===== Records provided

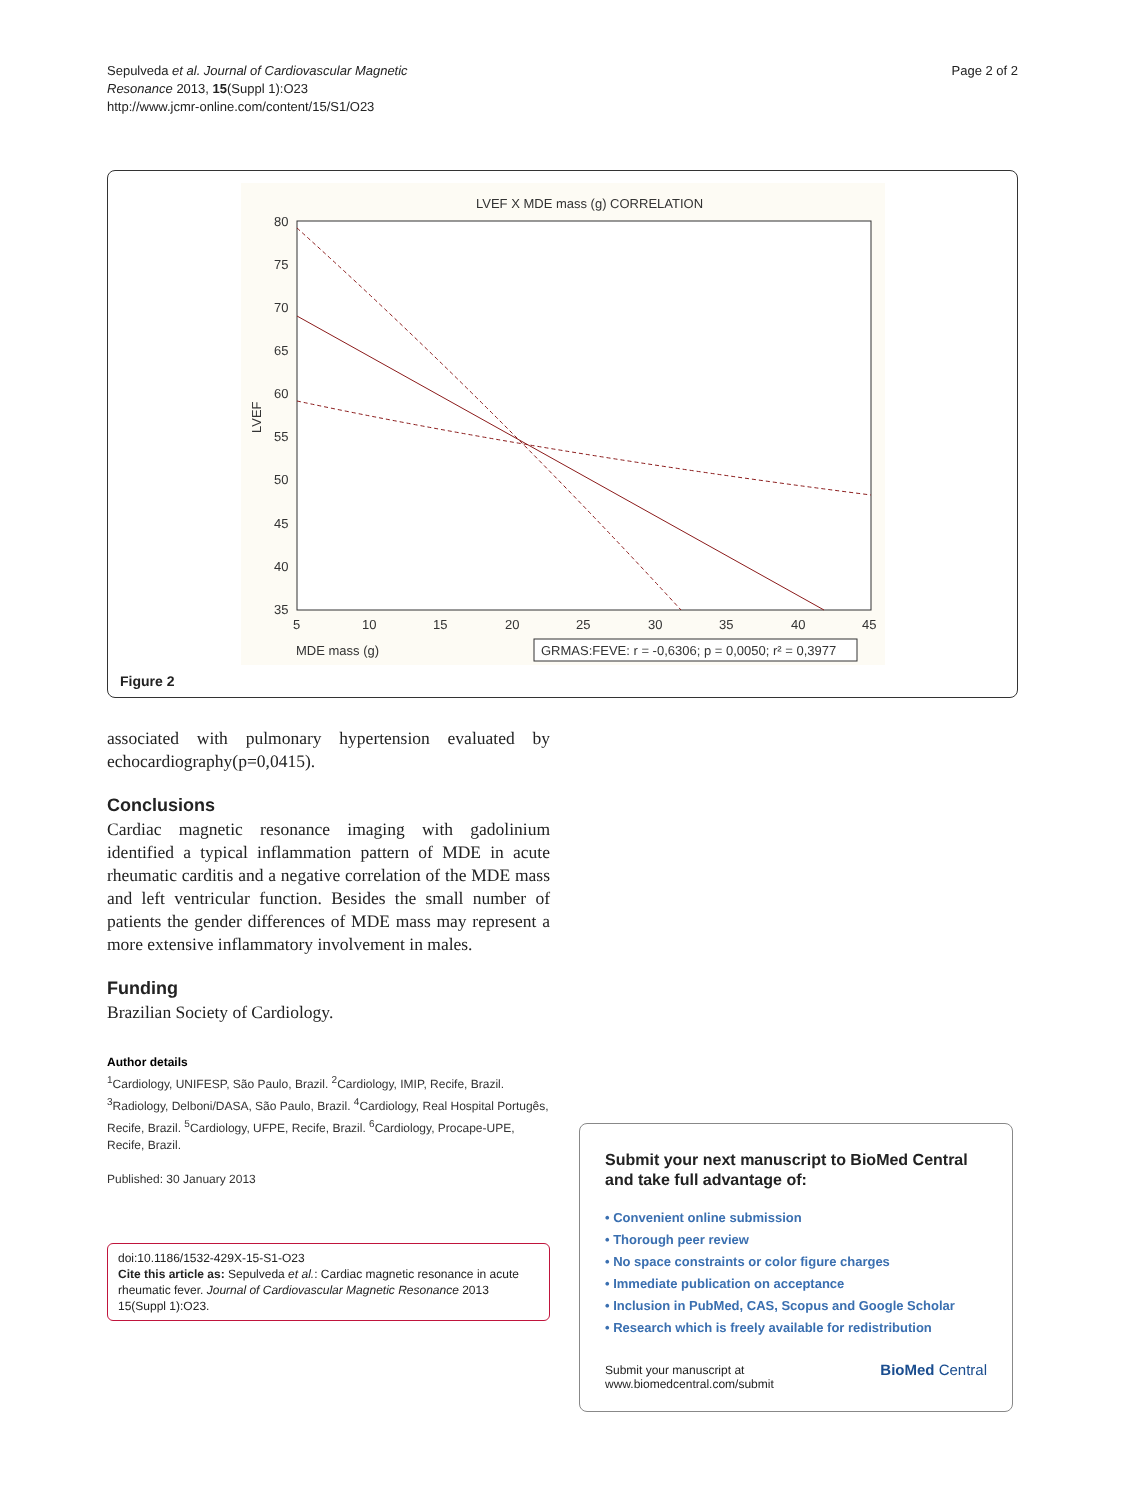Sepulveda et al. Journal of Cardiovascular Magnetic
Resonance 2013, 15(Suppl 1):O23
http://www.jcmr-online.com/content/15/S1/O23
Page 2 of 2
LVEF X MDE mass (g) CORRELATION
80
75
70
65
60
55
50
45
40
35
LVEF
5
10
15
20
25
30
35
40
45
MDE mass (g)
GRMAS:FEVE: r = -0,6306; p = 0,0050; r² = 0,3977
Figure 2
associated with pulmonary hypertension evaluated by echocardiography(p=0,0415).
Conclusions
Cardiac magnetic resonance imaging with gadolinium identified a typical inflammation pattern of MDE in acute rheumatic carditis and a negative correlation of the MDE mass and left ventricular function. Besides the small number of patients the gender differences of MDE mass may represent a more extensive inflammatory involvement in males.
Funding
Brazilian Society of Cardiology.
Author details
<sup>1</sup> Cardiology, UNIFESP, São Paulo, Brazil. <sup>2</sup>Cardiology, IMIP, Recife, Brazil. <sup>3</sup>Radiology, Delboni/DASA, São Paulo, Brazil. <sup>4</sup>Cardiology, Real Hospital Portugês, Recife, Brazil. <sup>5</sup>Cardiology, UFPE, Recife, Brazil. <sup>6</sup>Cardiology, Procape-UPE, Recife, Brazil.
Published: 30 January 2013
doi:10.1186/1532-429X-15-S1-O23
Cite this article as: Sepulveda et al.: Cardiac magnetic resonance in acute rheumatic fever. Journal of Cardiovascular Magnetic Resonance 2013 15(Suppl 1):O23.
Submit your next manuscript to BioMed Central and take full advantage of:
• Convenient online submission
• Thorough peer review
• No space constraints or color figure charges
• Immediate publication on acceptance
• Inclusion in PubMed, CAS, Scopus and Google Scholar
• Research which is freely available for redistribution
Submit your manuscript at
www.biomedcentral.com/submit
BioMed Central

==========
===== Records provided

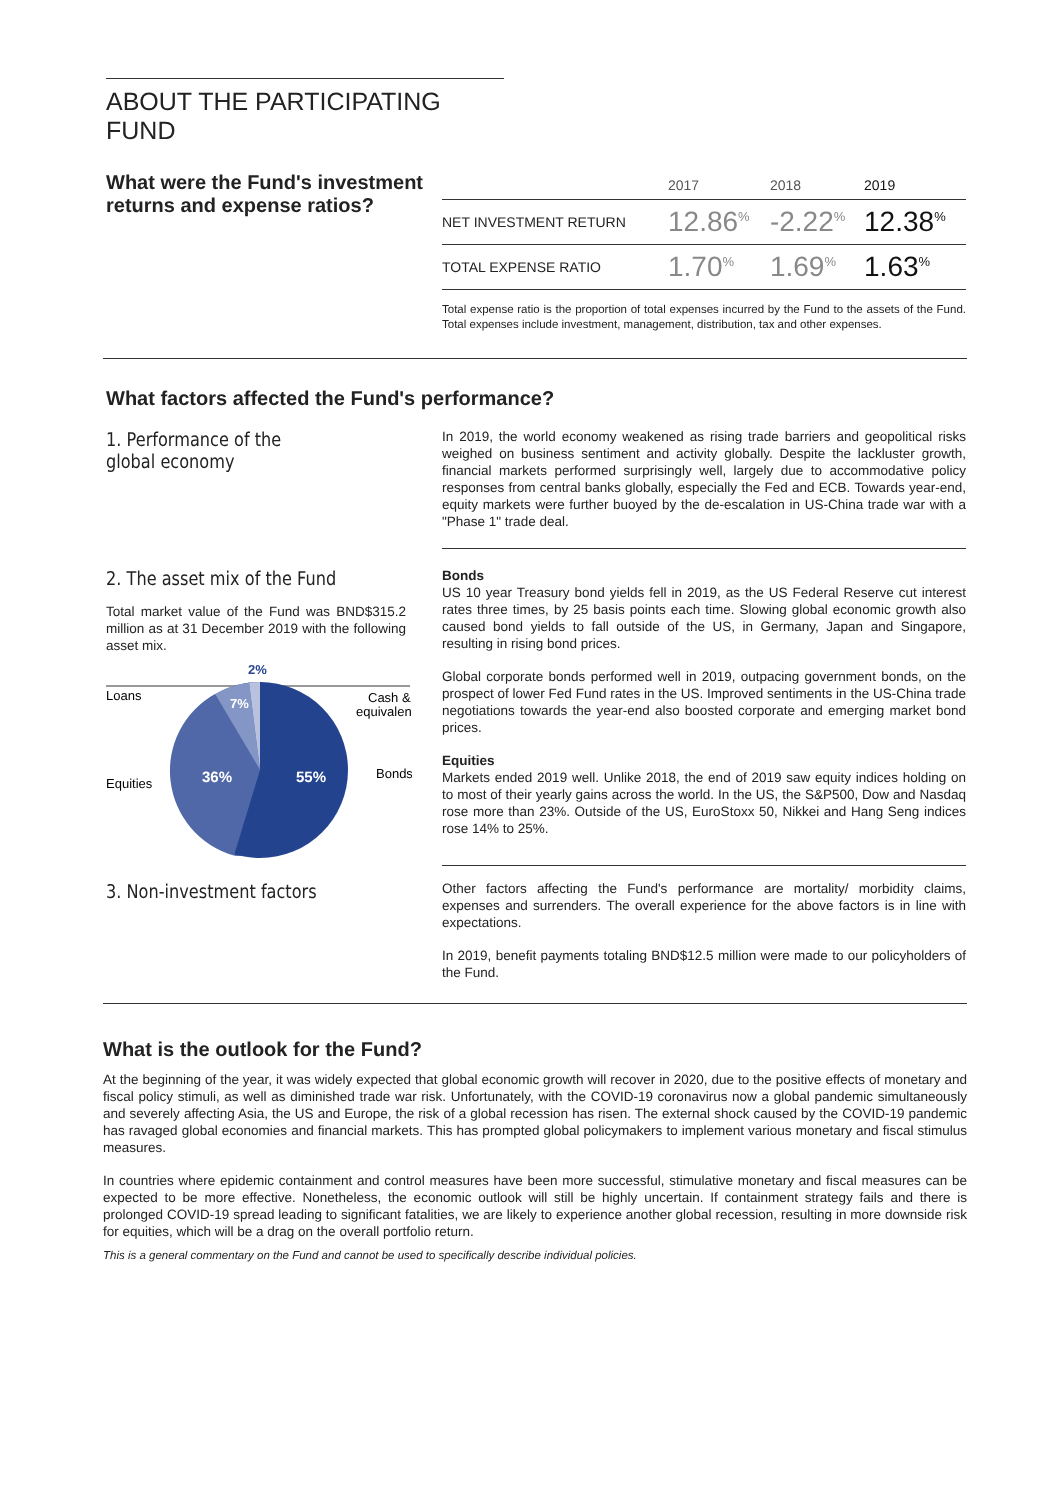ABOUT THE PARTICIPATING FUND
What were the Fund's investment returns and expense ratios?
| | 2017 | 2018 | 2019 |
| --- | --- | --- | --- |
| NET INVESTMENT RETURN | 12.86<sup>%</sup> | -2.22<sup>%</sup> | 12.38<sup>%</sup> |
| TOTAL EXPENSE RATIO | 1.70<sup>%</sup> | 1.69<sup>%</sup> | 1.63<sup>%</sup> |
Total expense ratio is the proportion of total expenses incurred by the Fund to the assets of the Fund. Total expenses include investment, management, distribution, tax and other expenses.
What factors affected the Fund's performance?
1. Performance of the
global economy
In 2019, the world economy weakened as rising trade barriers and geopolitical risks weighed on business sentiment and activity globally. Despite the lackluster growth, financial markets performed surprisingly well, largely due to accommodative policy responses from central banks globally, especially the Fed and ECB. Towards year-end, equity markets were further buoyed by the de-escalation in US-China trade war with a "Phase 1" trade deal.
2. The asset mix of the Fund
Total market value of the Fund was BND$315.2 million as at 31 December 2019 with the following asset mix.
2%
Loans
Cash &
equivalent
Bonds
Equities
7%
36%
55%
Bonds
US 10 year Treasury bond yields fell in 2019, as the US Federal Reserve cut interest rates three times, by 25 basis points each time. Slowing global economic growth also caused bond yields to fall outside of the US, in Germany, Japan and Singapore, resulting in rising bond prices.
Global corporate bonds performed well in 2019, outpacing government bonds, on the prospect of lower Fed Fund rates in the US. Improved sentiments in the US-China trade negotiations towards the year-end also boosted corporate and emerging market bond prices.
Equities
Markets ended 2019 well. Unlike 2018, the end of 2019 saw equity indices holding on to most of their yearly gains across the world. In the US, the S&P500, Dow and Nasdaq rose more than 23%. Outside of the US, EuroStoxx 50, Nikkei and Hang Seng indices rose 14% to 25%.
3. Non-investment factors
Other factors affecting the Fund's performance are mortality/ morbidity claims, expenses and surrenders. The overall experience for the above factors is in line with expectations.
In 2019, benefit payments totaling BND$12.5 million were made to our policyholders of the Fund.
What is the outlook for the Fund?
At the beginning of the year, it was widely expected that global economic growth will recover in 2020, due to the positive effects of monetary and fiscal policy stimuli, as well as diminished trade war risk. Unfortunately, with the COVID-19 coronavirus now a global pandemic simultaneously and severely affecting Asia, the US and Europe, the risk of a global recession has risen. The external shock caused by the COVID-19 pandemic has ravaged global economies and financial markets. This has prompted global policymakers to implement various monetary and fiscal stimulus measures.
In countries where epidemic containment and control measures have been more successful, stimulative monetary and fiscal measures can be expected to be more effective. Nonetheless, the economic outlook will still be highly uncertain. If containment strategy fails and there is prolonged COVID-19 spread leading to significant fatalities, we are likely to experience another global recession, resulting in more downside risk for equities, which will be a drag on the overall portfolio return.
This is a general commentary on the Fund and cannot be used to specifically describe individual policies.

==========

» **Requirement**:
Copy nothing but the lines above that run from the one with "Sepulveda et al. Journal" to the one with "Thorough peer review", ends included; pictures stay out.

» **Solution to this problem**:
Sepulveda et al. Journal of Cardiovascular Magnetic
Resonance 2013, 15(Suppl 1):O23
http://www.jcmr-online.com/content/15/S1/O23
Page 2 of 2
LVEF X MDE mass (g) CORRELATION
80
75
70
65
60
55
50
45
40
35
LVEF
5
10
15
20
25
30
35
40
45
MDE mass (g)
GRMAS:FEVE: r = -0,6306; p = 0,0050; r² = 0,3977
Figure 2
associated with pulmonary hypertension evaluated by echocardiography(p=0,0415).
Conclusions
Cardiac magnetic resonance imaging with gadolinium identified a typical inflammation pattern of MDE in acute rheumatic carditis and a negative correlation of the MDE mass and left ventricular function. Besides the small number of patients the gender differences of MDE mass may represent a more extensive inflammatory involvement in males.
Funding
Brazilian Society of Cardiology.
Author details
<sup>1</sup> Cardiology, UNIFESP, São Paulo, Brazil. <sup>2</sup>Cardiology, IMIP, Recife, Brazil. <sup>3</sup>Radiology, Delboni/DASA, São Paulo, Brazil. <sup>4</sup>Cardiology, Real Hospital Portugês, Recife, Brazil. <sup>5</sup>Cardiology, UFPE, Recife, Brazil. <sup>6</sup>Cardiology, Procape-UPE, Recife, Brazil.
Published: 30 January 2013
doi:10.1186/1532-429X-15-S1-O23
Cite this article as: Sepulveda et al.: Cardiac magnetic resonance in acute rheumatic fever. Journal of Cardiovascular Magnetic Resonance 2013 15(Suppl 1):O23.
Submit your next manuscript to BioMed Central and take full advantage of:
• Convenient online submission
• Thorough peer review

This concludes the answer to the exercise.